Make the Ground Game Grind
Alabama’s ground attack was just as good as the passing attack last year so trying to limit it in anyway might be futile. The Tide offensive line was 6th in the nation in opening up running lanes for at least four yards, and the running game ranked 2nd in success rate and 5th in efficiency. What were they not good at? Breaking big runs. Alabama was surprisingly 97th in explosiveness on the ground, relying on Najee Harris to systematically grind for the short stuff but rarely breaking a big one, averaging only four yards after the line got him the first four. If Harris is suddenly breaking 20+ gains then the Tigers will be toast but making any offense consistently matriculate down the field, 12-14 plays at a time, is tough, especially with college players. If the ‘Bama run game - or, hell, the entire offense - has less than 4 explosive plays then the Tigers have a better chance at forcing a mistake.

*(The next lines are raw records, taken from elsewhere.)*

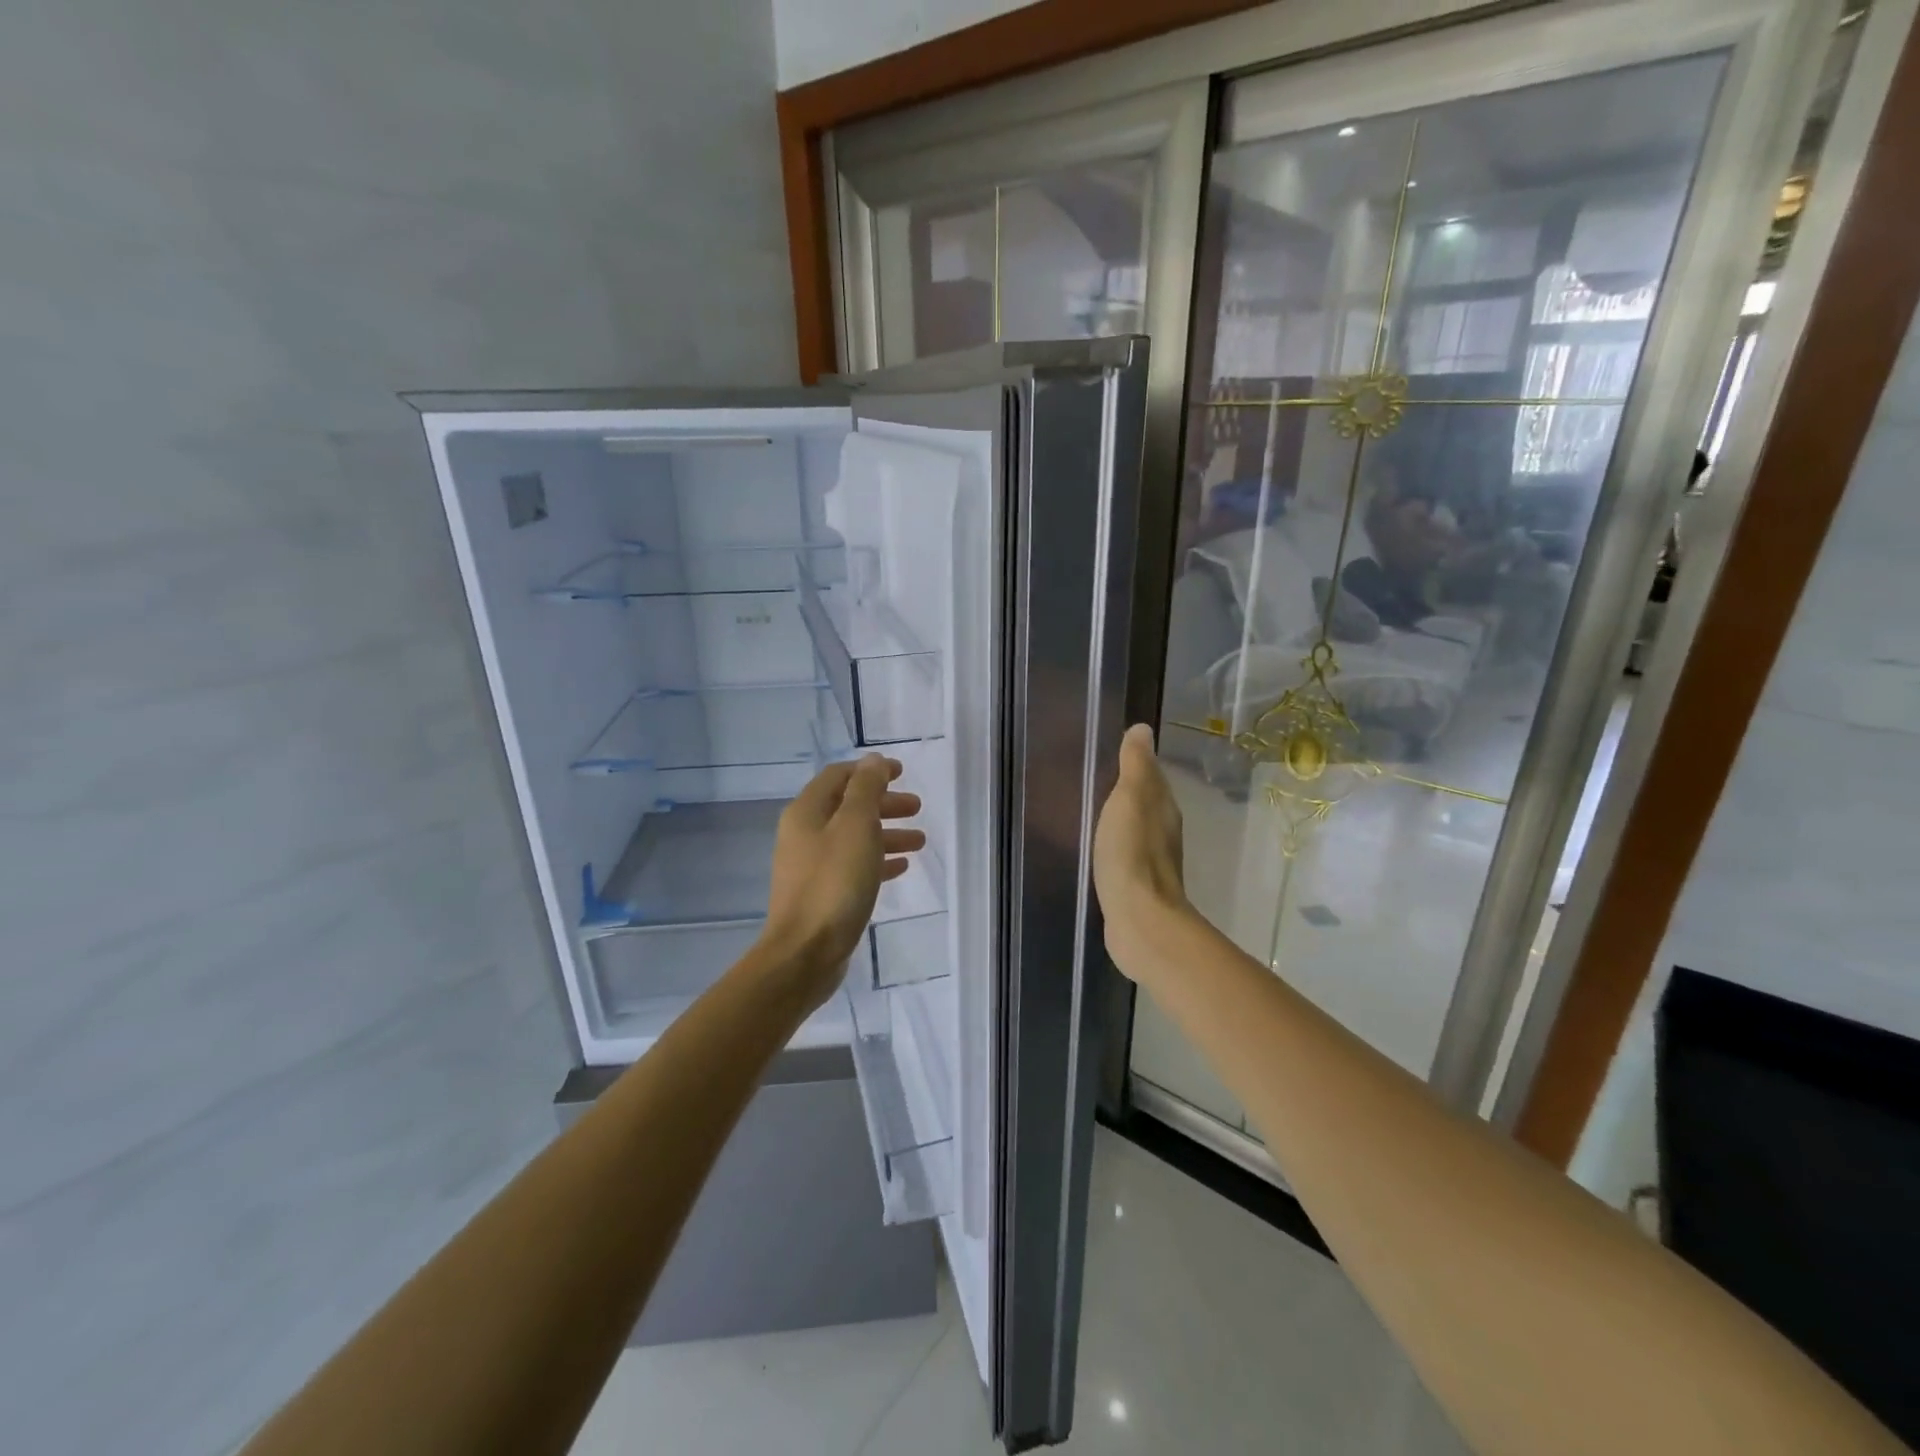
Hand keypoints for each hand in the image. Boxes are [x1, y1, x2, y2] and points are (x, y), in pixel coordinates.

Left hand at [761, 755, 924, 1010]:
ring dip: (886, 834)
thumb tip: (874, 760)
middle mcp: (804, 834)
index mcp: (807, 812)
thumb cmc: (834, 883)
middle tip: (916, 807)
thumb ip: (866, 789)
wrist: (804, 953)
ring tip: (920, 840)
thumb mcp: (855, 827)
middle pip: (848, 807)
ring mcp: (811, 866)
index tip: (902, 773)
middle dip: (883, 803)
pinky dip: (877, 861)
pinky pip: (853, 866)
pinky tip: (901, 868)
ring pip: (853, 838)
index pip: (839, 776)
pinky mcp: (821, 894)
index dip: (870, 771)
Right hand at [1092, 724, 1188, 978]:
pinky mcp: (1138, 886)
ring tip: (1094, 809)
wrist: (1140, 920)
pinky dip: (1116, 844)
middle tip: (1096, 778)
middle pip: (1147, 802)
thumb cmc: (1132, 854)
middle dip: (1128, 790)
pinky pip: (1126, 854)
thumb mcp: (1129, 800)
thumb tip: (1144, 728)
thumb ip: (1135, 766)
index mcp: (1163, 808)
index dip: (1136, 763)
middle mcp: (1164, 831)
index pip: (1152, 776)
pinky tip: (1099, 847)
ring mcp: (1152, 861)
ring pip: (1137, 829)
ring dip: (1122, 818)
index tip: (1111, 752)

Missouri’s Key Stats against Alabama’s Defense
Pick on the Freshmen
In 2019 the Crimson Tide defense was dynamite against the pass - 6th against the pass, 8th in passing downs - but was surprisingly vulnerable against the run. The Tide lost four of their top five defensive backs and have underclassmen backups filling in for 2020. They’re all blue-chips, yes, but they are young and are starting their first game on the road, after an incredibly tumultuous offseason. Missouri brought in graduate transfers Damon Hazelton and Keke Chism for this exact reason: seasoned talent to overtake any inexperienced secondary. It’s important that they win their matchups with veteran savvy as well as athleticism, and this is the roster that they can do that against. If Hazelton and Chism are both playing and average more than 12 yards per target with, say, a 55% or better success rate, you’ll know that the passing game is blowing holes in the Tide secondary.
Keep Shawn (or Connor) Upright
Along the lines of the passing game, no aerial attack is going to succeed if the quarterback keeps getting pressured or sacked. The Alabama defensive line was super young and inconsistent at the pass rush last year, ranking 37th in overall sack rate. Part of that will fix itself, since those freshmen on the line are now a year older and more experienced, but if it’s a talent or scheme issue then the Tigers need to make sure to take advantage. Missouri’s offensive line will probably be pretty bad but Shawn Robinson is decent at avoiding sacks; if the Tigers can keep the sack rate to less than 2% then the passing game will have a chance.
Enjoy the fact that Missouri is playing! Alabama has a few issues that they need to hope are fixed but, plainly stated, Alabama’s roster is much more talented - and deeper - than Missouri’s and that was before the Tigers were down 12 players. There is a chance that the irregular offseason and COVID limitations make Alabama more vulnerable, particularly in the defensive secondary, but 9.9 times out of 10 Alabama wins this game. Watch to see what kind of schemes Missouri runs on offense and how competent the Tigers defense looks against an elite offense.